### [Page excerpt]
┌────────

1 Introduction

At present, the research on computer vision has gradually shifted from the laboratory to the embedded devices. Although many algorithms can achieve high accuracy, they usually have a large number of parameters and computational costs and need high-performance hardware. Many chips have special convolutional acceleration modes, but they are relatively expensive. Therefore, the use of a lightweight network is an effective way to balance performance and speed.

The advantages of the lightweight convolutional neural network (CNN) model are as follows:

  1. 1.

    The lightweight model has fewer parameters and less data exchange during training. Given this perspective, it can achieve better results in a shorter training time, and can significantly reduce training time.

  2. 2.

    The model with fewer parameters and less computation is more suitable for embedded devices. The embedded devices have relatively smaller size, so the heat dissipation and hardware performance are greatly different from the counterpart of laboratory machines. Therefore, compared to the model with high accuracy and slow operation, the model with general accuracy and fast operation is more suitable for the embedded devices.

  3. 3.

    At present, transformer model of architecture achieves better accuracy than CNN based on huge training time and parameters, while the convolutional hardware optimization method of CNN is mature at present, so the speed of CNN can be improved more easily compared with the transformer structure.

Lightweight models usually consist of knowledge distillation [1], pruning [2] and quantification [3], or modifying network structures. There are many similar researches on network structure optimization. AlexNet used group convolution to reduce parameters and computation [4]. AlexNet's team adopted group convolution by two GPUs to reduce training time for the low performance of the device at the time. Group convolution can significantly reduce the number of parameters and training time, and increase the diagonal correlation of the convolution kernel, making the network difficult to overfit [5]. Iandola et al. constructed SqueezeNet network, which used 1 × 1 convolution kernel to reduce the number of channels and added multi-scale convolution parallel computing to preserve more information [6]. SqueezeNet has only one fiftieth of AlexNet's parameters but similar performance. MobileNet series networks adopt the deepwise separable convolution, which greatly reduces the number of parameters and enables channel and region separation to better integrate the features of different channels through separate operation for each channel [7]. ShuffleNet proposed four criteria for network design, and through the shuffle of group convolution, information can circulate inside of groups to avoid information isolation [8, 9]. However, the number of parameters and computational costs of the above networks are still too much, so a novel model is proposed based on the characteristics of the previous lightweight models in this study, of which number of parameters and computational costs are, respectively 12% and 64% of the counterparts of MobileNetV3. The traditional dataset and the defect dataset built in this study are both tested by the novel algorithm proposed in this study, which further verifies the effect under actual conditions.

For image classification tasks, structure optimization can significantly improve the network speed or performance, while the target detection task needs to consider the speed of different parts. For example, a common object detection model is selected to calculate inference time for different components, and the results are shown in Fig. 1.

└────────

[Rendered images and their source text]
┌────────

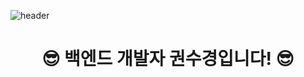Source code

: <!--### Hi there 👋-->

<!--
**rosencrantz96/rosencrantz96** is a ✨ _special_ ✨ repository because its `README.md` (this file) appears on your GitHub profile.

Here are some ideas to get you started:

- 🔭 I’m currently working on ...
- 🌱 I’m currently learning ...
- 👯 I’m looking to collaborate on ...
- 🤔 I’m looking for help with ...
- 💬 Ask me about ...
- 📫 How to reach me: ...
- 😄 Pronouns: ...
- ⚡ Fun fact: ...
-->
![header](https://capsule-render.vercel.app/api?type=waving&color=auto&height=300&section=header&text=SooKyoung%20Github&fontSize=90&animation=twinkling)

<h1 align="center">
😎 백엔드 개발자 권수경입니다! 😎
</h1>

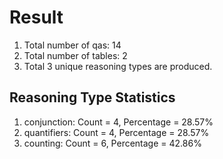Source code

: # Result<br/>
1. Total number of qas: 14<br/>
2. Total number of tables: 2<br/>
3. Total 3 unique reasoning types are produced.<br/>
## **Reasoning Type Statistics**<br/>
1. conjunction: Count = 4, Percentage = 28.57%<br/>
2. quantifiers: Count = 4, Percentage = 28.57%<br/>
3. counting: Count = 6, Percentage = 42.86%<br/>

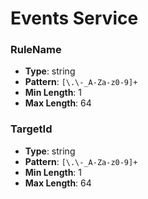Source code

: # Events Service

### RuleName
- **Type**: string
- **Pattern**: `[\.\-_A-Za-z0-9]+`
- **Min Length**: 1
- **Max Length**: 64

### TargetId
- **Type**: string
- **Pattern**: `[\.\-_A-Za-z0-9]+`
- **Min Length**: 1
- **Max Length**: 64

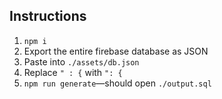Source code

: ## Instructions

1. `npm i`
2. Export the entire firebase database as JSON
3. Paste into `./assets/db.json`
4. Replace `" : {` with `": {`
5. `npm run generate`—should open `./output.sql`

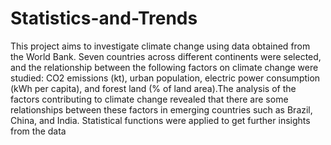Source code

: # Statistics-and-Trends
This project aims to investigate climate change using data obtained from the World Bank. Seven countries across different continents were selected, and the relationship between the following factors on climate change were studied: CO2 emissions (kt), urban population, electric power consumption (kWh per capita), and forest land (% of land area).The analysis of the factors contributing to climate change revealed that there are some relationships between these factors in emerging 
countries such as Brazil, China, and India. Statistical functions were applied to get further insights from the data
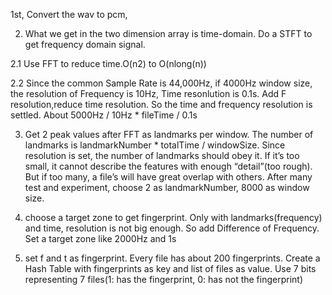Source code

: 1st, Convert the wav to pcm,

2. What we get in the two dimension array is time-domain. Do a STFT to get frequency domain signal.

2.1  Use FFT to reduce time.O(n2) to O(nlong(n))

2.2  Since the common Sample Rate is 44,000Hz, if 4000Hz window size, the resolution of Frequency is 10Hz, Time resonlution is 0.1s. Add F resolution,reduce time resolution. So the time and frequency resolution is settled. About 5000Hz / 10Hz * fileTime / 0.1s

3. Get 2 peak values after FFT as landmarks per window. The number of landmarks is landmarkNumber * totalTime / windowSize. Since resolution is set, the number of landmarks should obey it. If it’s too small, it cannot describe the features with enough “detail”(too rough). But if too many, a file’s will have great overlap with others. After many test and experiment, choose 2 as landmarkNumber, 8000 as window size.

4. choose a target zone to get fingerprint. Only with landmarks(frequency) and time, resolution is not big enough. So add Difference of Frequency. Set a target zone like 2000Hz and 1s 

5.  set f and t as fingerprint. Every file has about 200 fingerprints. Create a Hash Table with fingerprints as key and list of files as value. Use 7 bits representing 7 files(1: has the fingerprint, 0: has not the fingerprint)
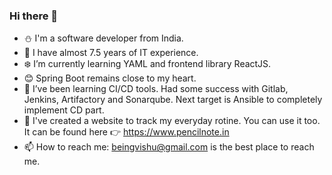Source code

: ### Hi there 👋

- :snowman: I'm a software developer from India. 
- :office:  I have almost 7.5 years of IT experience.
- :snowflake: I’m currently learning YAML and frontend library ReactJS.
- :blush: Spring Boot remains close to my heart.
- 🤔 I’ve been learning CI/CD tools. Had some success with Gitlab, Jenkins, Artifactory and Sonarqube. Next target is Ansible to completely implement CD part.
- 🌱 I've created a website to track my everyday rotine. You can use it too. It can be found here :point_right: https://www.pencilnote.in
- 📫 How to reach me: beingvishu@gmail.com is the best place to reach me.
<!-- 
- ⚡ Fun fact: I'm always moved by Mathematics fun facts. Example: x% of y is always y% of x.
-->
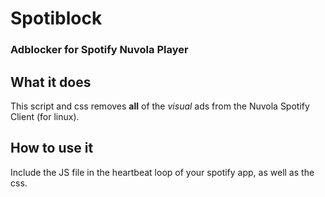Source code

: # Spotiblock
### Adblocker for Spotify Nuvola Player

What it does
------

This script and css removes **all** of the *visual* ads from the Nuvola Spotify Client (for linux). 

How to use it
------

Include the JS file in the heartbeat loop of your spotify app, as well as the css.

└────────

### [Aim of the exercise]
Duplicate the part of the introduction on lightweight CNN models above that opens with the words containing "The advantages of" and closes with "for the embedded devices.".

### [Task result]
The advantages of the lightweight convolutional neural network (CNN) model are as follows:

  1. 1.

    The lightweight model has fewer parameters and less data exchange during training. Given this perspective, it can achieve better results in a shorter training time, and can significantly reduce training time.

  2. 2.

    The model with fewer parameters and less computation is more suitable for embedded devices. The embedded devices have relatively smaller size, so the heat dissipation and hardware performance are greatly different from the counterpart of laboratory machines. Therefore, compared to the model with high accuracy and slow operation, the model with general accuracy and fast operation is more suitable for the embedded devices.